_WHAT THE TASK ASKS_.
Return, word for word, the part of the Levi Strauss excerpt between "Asked why Levi" and "garments made abroad.", inclusive.

_SOURCE EXTRACT_.
- - - - - - -

Marineau doesn't do fireside chats. He's all business. Asked why the company closed Blue Ridge and turned out faithful workers, he says: "To be competitive in the marketplace required us to lower our cost of goods. It required us to go offshore. Apparel prices have gone down for the last 25 years, and it continues unabated, driven by an aging population that wants to spend less on clothing."
    In announcing the six plant closures, Levi said it was becoming a "marketing company," and that future production in almost all cases would be by contract manufacturers. That would take place in 50 countries, including Mexico, Bangladesh and China.
    To author Derber, that explanation is code language that actually says: We're going for the cheap labor, and we don't want the dirty hands of ownership that go with sweatshops. The goal is to have "plausible deniability" about labor conditions. He said that foreign plant owners are rarely steeped in touchy-feely management techniques and operate with the backing of powerful politicians who can impede whatever government oversight might technically be on the books.
    Asked why Levi contracts out its manufacturing, Marineau gives several competitive business reasons, then he pauses and acknowledges, "The apparel industry is chasing low-cost labor."
    For Levi, the advantages became obvious this year. In the third quarter, which ended Aug. 25, Levi's sales were up 3.5%, its first increase since 1996. Five weeks ago came an agreement to sell a new line of lower-priced jeans through the vast Wal-Mart Stores chain. Marineau predicted that the new Levi Strauss Signature brand would generate hundreds of millions of dollars in sales each year--all from garments made abroad.
    To its credit, Levi has been a pioneer overseas, creating a corporate code of standards for every manufacturer with which it contracts. Levi also pays inspectors to enforce the standards. Writer Schoenberger acknowledges Levi's effort, but says, "How well they have managed to enforce that code is probably very debatable," given the serpentine twists in Third World countries.
    In fact, enforcing the codes of various private groups and international organizations is not achievable, Weinstein says. Groups such as the World Trade Organization, NAFTA and the International Labor Organization have no real leverage to control American multinationals because the United States has such vast economic clout. "Say the Philippines has a beef against American trade practices," he says. "What are they going to do, refuse to do business with the U.S.?"

- - - - - - -

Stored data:
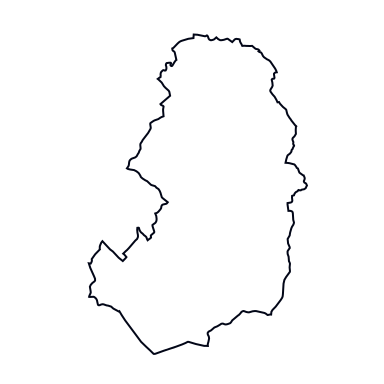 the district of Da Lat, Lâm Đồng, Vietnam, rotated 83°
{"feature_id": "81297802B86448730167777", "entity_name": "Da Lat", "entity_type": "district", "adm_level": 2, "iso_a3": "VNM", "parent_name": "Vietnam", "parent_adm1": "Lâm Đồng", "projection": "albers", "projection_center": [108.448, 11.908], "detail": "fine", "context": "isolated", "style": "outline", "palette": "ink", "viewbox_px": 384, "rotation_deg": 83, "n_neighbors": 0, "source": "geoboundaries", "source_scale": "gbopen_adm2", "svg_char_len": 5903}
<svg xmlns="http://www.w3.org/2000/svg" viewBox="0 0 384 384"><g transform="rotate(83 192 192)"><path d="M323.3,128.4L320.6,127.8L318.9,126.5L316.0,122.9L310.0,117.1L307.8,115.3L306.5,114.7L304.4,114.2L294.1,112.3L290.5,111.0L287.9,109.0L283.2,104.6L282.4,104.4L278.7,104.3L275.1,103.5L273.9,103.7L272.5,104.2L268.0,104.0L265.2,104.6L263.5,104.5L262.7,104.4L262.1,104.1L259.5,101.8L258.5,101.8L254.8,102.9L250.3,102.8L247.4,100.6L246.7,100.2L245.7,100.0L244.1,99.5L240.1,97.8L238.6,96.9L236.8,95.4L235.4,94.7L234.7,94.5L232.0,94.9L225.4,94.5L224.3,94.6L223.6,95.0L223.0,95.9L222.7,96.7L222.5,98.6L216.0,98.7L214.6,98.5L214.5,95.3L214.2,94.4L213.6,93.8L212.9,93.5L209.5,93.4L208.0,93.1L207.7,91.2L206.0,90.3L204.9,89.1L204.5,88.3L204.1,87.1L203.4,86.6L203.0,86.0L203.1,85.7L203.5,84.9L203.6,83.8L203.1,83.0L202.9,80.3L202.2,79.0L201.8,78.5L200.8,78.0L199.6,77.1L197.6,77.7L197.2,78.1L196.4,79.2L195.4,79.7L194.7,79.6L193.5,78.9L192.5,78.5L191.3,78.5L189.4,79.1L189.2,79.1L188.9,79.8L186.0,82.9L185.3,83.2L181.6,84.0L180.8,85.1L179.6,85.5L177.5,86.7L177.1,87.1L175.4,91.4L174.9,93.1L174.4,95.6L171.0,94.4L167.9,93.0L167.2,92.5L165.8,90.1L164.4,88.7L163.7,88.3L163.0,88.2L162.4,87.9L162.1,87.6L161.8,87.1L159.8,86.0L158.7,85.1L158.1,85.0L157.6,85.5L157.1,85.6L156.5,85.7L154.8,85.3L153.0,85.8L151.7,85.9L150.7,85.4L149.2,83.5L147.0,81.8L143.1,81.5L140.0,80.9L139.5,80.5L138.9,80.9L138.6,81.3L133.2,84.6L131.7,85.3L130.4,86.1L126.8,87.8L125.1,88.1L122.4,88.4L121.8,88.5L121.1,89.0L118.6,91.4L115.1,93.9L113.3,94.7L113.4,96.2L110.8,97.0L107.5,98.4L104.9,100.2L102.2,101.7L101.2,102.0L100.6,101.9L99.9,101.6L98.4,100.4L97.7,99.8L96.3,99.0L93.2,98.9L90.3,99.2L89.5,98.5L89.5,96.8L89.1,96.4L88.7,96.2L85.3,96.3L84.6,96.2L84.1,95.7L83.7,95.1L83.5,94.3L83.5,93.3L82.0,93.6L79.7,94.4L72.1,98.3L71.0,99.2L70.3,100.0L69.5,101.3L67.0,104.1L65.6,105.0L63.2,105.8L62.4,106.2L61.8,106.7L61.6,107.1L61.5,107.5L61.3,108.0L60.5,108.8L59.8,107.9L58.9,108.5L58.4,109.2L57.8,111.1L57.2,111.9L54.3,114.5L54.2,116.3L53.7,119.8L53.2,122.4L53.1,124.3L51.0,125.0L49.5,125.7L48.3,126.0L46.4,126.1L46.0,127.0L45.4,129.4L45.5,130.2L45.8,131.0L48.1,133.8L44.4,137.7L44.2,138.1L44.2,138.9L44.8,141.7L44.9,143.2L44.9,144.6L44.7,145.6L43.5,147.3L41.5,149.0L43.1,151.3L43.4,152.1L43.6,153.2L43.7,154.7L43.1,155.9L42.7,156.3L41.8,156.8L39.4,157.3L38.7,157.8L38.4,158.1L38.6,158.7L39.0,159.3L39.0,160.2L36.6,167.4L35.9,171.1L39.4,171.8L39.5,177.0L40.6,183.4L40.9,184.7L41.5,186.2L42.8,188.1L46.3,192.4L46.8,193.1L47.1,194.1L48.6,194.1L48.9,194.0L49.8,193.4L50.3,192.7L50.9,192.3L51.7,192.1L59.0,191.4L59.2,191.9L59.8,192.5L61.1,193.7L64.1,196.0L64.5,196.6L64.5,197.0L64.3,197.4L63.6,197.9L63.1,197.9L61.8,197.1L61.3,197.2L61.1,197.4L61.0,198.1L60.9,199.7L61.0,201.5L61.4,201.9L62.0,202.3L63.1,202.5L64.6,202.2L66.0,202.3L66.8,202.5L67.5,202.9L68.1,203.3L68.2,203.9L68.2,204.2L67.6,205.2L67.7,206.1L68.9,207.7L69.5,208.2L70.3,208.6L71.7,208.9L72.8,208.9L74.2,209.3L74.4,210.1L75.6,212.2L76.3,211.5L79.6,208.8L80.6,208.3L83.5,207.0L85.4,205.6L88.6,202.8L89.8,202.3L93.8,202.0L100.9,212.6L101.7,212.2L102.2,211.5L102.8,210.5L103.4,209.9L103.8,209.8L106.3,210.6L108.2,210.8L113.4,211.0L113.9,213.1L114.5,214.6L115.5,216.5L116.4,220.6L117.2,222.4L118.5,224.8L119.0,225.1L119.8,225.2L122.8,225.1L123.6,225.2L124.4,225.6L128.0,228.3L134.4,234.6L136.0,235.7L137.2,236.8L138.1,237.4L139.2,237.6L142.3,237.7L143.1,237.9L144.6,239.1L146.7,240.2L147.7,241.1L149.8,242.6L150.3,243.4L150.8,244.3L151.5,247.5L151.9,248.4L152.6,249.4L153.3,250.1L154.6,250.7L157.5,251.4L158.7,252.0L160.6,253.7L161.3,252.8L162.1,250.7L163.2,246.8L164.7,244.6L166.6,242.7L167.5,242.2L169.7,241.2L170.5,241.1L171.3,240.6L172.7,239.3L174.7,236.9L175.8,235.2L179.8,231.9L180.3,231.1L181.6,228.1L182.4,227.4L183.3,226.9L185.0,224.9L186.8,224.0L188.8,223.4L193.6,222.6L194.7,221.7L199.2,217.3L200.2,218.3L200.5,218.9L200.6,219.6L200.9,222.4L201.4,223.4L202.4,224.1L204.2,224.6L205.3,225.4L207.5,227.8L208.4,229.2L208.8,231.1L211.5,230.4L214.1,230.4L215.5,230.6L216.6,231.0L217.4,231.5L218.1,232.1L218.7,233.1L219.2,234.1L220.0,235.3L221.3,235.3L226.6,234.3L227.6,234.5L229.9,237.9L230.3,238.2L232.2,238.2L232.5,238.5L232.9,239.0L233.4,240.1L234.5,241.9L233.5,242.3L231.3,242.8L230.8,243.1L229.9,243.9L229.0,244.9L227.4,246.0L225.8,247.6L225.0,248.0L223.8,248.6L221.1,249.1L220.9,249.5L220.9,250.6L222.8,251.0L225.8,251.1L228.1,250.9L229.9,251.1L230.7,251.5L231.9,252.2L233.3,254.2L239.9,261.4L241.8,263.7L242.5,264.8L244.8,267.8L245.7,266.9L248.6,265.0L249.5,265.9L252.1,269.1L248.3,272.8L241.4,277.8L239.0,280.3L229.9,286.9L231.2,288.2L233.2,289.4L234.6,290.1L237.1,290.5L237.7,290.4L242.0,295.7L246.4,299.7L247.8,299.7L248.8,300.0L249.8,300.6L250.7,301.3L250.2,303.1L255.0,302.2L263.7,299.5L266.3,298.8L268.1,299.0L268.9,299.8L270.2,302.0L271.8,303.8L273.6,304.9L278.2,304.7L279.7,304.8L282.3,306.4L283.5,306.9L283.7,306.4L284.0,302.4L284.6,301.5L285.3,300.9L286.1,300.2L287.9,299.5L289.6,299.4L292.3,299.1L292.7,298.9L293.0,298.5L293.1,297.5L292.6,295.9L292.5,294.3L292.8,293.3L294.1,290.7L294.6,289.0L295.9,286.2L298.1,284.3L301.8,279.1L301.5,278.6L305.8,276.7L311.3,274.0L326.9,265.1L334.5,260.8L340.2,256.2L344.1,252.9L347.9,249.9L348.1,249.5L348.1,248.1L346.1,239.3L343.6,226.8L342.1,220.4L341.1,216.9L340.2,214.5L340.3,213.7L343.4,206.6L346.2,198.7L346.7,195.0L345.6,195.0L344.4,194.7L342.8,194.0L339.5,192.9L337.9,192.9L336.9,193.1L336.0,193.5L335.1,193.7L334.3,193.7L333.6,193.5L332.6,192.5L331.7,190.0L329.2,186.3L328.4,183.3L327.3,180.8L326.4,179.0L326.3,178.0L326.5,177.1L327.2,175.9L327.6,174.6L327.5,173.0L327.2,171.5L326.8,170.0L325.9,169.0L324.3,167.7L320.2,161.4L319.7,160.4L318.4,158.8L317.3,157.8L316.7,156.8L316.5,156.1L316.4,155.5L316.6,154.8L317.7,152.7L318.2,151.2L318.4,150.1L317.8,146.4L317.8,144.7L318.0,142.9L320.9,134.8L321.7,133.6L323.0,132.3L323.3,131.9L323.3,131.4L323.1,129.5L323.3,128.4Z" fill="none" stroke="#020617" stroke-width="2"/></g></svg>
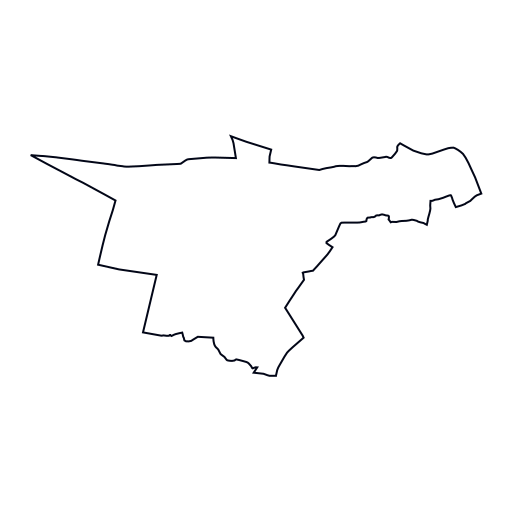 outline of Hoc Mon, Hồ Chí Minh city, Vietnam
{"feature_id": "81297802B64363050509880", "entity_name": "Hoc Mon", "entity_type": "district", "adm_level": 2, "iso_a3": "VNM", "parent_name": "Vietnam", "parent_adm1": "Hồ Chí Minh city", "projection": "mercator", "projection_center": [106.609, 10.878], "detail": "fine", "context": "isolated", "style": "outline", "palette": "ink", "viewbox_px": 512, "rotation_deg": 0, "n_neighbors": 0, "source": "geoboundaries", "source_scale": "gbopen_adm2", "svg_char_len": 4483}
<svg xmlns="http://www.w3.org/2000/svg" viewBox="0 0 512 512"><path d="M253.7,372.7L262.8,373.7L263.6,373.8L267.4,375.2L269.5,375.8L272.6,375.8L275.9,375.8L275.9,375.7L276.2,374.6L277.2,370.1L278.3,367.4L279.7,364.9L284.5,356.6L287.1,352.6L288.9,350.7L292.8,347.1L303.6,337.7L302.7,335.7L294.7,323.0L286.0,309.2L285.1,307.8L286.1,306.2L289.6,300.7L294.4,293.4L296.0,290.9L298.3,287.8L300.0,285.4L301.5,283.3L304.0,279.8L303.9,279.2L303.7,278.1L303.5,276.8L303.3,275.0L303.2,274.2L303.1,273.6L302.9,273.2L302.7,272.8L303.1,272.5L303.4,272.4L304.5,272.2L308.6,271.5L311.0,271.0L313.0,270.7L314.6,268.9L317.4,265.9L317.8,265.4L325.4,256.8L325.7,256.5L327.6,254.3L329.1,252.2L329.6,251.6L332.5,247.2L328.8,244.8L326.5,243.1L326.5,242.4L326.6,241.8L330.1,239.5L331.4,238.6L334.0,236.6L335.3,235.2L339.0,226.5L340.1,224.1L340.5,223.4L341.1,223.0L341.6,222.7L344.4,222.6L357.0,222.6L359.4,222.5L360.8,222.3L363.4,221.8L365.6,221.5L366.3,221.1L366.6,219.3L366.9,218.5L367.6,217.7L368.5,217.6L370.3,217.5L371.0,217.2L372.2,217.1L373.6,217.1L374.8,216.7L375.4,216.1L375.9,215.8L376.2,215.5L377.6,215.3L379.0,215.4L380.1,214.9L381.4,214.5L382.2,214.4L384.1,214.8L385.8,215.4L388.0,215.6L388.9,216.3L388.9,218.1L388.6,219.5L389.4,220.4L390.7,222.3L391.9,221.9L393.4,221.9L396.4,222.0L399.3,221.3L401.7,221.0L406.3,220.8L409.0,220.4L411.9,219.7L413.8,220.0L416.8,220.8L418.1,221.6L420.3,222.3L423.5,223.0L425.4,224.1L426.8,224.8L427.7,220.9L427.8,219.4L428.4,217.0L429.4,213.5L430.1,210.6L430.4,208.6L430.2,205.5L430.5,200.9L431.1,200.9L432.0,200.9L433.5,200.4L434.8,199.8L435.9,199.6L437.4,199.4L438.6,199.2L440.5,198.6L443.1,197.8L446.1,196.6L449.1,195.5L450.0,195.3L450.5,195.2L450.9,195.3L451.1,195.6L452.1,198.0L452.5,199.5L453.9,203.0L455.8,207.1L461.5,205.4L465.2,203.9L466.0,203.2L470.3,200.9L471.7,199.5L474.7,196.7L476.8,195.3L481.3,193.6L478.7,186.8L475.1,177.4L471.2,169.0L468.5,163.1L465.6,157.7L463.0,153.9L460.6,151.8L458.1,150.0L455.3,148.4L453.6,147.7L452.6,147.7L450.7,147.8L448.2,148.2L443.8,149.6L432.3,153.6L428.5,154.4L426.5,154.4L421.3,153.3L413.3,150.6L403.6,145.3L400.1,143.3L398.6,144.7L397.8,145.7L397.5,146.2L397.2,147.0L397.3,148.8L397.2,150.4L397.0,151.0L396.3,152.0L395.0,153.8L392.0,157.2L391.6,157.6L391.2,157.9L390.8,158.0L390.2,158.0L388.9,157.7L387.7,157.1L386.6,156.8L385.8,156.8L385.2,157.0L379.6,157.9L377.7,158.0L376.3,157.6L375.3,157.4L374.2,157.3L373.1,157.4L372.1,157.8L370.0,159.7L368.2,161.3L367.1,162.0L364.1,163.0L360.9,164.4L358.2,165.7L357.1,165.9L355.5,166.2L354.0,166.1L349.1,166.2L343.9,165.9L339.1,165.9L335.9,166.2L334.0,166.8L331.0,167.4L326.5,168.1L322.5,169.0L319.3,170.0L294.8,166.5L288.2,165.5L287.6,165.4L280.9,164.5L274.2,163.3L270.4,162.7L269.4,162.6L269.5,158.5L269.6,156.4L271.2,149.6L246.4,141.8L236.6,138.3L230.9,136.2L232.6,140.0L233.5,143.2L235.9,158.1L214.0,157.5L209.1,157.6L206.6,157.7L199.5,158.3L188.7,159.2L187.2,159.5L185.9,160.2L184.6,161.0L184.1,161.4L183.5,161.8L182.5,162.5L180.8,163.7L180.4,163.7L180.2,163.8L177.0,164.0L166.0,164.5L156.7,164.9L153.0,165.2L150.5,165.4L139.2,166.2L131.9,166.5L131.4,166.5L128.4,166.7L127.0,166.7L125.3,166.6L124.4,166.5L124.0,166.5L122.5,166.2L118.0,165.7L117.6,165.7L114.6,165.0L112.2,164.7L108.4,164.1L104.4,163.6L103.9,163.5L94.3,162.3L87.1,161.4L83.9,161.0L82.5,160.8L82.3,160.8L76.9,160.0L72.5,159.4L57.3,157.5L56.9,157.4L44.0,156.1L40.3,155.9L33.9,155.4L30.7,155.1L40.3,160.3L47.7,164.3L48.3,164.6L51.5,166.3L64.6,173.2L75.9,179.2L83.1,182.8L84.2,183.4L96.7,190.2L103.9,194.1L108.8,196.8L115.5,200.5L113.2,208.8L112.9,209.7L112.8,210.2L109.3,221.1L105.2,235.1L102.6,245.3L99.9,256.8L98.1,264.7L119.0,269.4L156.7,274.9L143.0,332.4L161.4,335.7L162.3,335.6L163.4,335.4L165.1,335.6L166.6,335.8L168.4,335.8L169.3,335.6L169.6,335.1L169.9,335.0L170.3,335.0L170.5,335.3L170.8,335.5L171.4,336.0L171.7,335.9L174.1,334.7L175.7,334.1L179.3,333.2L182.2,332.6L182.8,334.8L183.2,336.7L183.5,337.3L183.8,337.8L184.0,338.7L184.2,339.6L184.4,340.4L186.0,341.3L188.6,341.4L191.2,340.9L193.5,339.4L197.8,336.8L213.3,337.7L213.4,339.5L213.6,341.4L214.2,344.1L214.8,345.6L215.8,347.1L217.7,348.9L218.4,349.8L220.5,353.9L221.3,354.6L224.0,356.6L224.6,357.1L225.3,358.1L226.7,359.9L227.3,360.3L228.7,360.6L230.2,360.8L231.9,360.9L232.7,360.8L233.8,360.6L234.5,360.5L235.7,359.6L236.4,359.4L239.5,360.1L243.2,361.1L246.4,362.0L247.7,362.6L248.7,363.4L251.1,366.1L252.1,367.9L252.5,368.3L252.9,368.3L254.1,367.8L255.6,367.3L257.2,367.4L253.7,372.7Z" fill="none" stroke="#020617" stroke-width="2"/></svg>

- - - - - - -

_EXERCISE SOLUTION_.
Asked why Levi contracts out its manufacturing, Marineau gives several competitive business reasons, then he pauses and acknowledges, "The apparel industry is chasing low-cost labor."
    For Levi, the advantages became obvious this year. In the third quarter, which ended Aug. 25, Levi's sales were up 3.5%, its first increase since 1996. Five weeks ago came an agreement to sell a new line of lower-priced jeans through the vast Wal-Mart Stores chain. Marineau predicted that the new Levi Strauss Signature brand would generate hundreds of millions of dollars in sales each year--all from garments made abroad.